2003 Latvian European Union membership referendum
| 20 September 2003 |

Results
| Choice | Votes | % |
| Yes | 676,700 | 67.49% |
| No | 325,980 | 32.51% |
| Valid votes | 1,002,680 | 99.23% |
| Invalid or blank votes | 7,787 | 0.77% |
| Total votes | 1,010,467 | 100.00% |
| Registered voters/turnout | 1,414,133 | 71.45% |

= 2003 Latvian European Union membership referendum =

A referendum on European Union membership was held in Latvia on 20 September 2003. Latvia was the last of the states which would join the EU in 2004 to hold a referendum on the issue. Just over two-thirds of voters voted Yes and Latvia joined the EU on 1 May 2004.

==Background==
Latvia was invited to begin negotiations to join the EU in 1999 and was formally invited to join at a summit in Copenhagen in December 2002. On 27 December 2002 the Latvian government decided to hold a referendum on 20 September 2003 on joining the EU. In May 2003 the Parliament of Latvia amended the Constitution of Latvia to allow referendums on international matters. Campaigning began on 5 May 2003.

==Referendum question==
The question voted on in the referendum was:

Do you support the membership of Latvia in the European Union?

==Campaign==
Latvia was seen as being one of the more skeptical countries on joining the European Union, but polls in the years before the referendum consistently showed an advantage for supporters of EU accession. Only one opinion poll in February 2002 showed opponents of membership in the lead. Support for membership rose during the campaign with over 50% expected to support membership as the referendum neared.
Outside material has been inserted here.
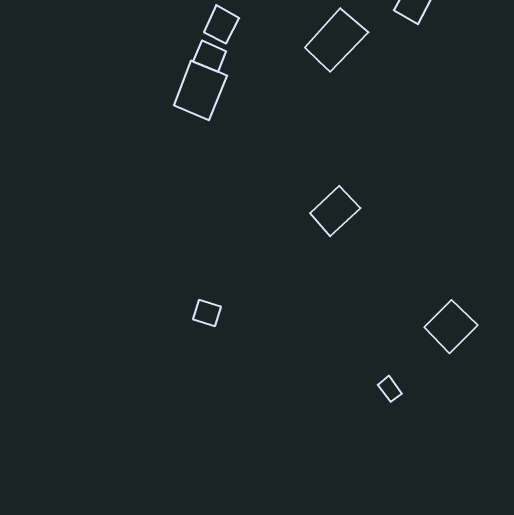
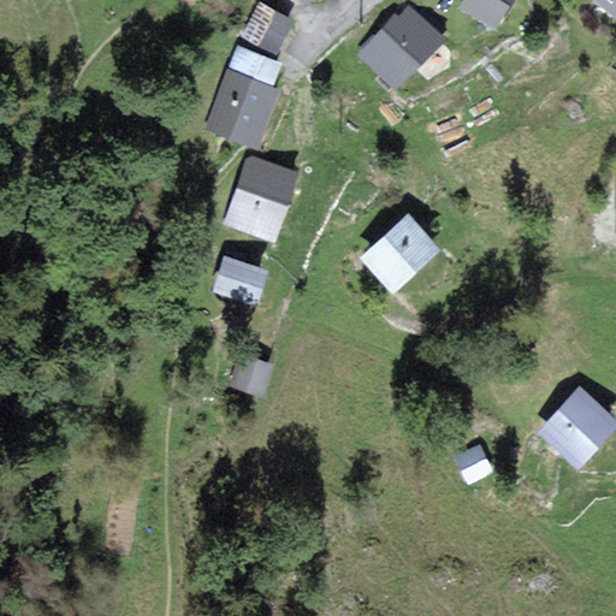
building: none -> [226,159,295,238]
building: none -> [218,248,261,297]
building: [424,300,478,353] -> [546,396,610,460]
Supporters of joining the EU included the coalition government and the business community. They argued that this would give access to EU markets and development aid. They also stressed that membership would provide protection from pressure from Russia. In the last few weeks the Yes campaign launched an advertising campaign with the slogan "Don’t stay aside!”

The No campaign argued that Latvia should not surrender the sovereignty they had recently gained from the Soviet Union. They also suggested that Latvia would suffer economically as the poorest of the candidate countries. Generally opposition was higher among southeastern regions of Latvia with a large ethnic Russian population.

==Results==

Result by district and city
 For
 Against

The results saw the highest turnout of any of the Eastern European countries holding referendums in 2003 and well above the 35% required in order to make the referendum binding. The Yes vote was ahead in 30 of the 34 electoral districts with the highest Yes vote among Latvians abroad with over 90% supporting membership. The highest No vote was in the poorer east of Latvia, especially where there were significant numbers of ethnic Russians.

| Choice |  | Votes | % |
| For |  | 676,700 | 67.49 |
| Against |  | 325,980 | 32.51 |
| Total |  | 1,002,680 | 100.00 |
| Valid votes |  | 1,002,680 | 99.23 |
| Invalid/blank votes |  | 7,787 | 0.77 |
| Total votes |  | 1,010,467 | 100.00 |
| Registered voters/turnout |  | 1,414,133 | 71.45 |
Source: Nohlen & Stöver

==Reactions==
The Prime Minister of Latvia, Einars Repše, celebrated the result with 2,000 young people in Riga. He put a blue EU t-shirt on and said that "Latvians understand this is a decisive moment!" The President of Latvia, Vaira Vīķe-Freiberga, described the result as "wiping out forever the divisions on the map of Europe that the odious Molotov–Ribbentrop Pact of 1939 placed here."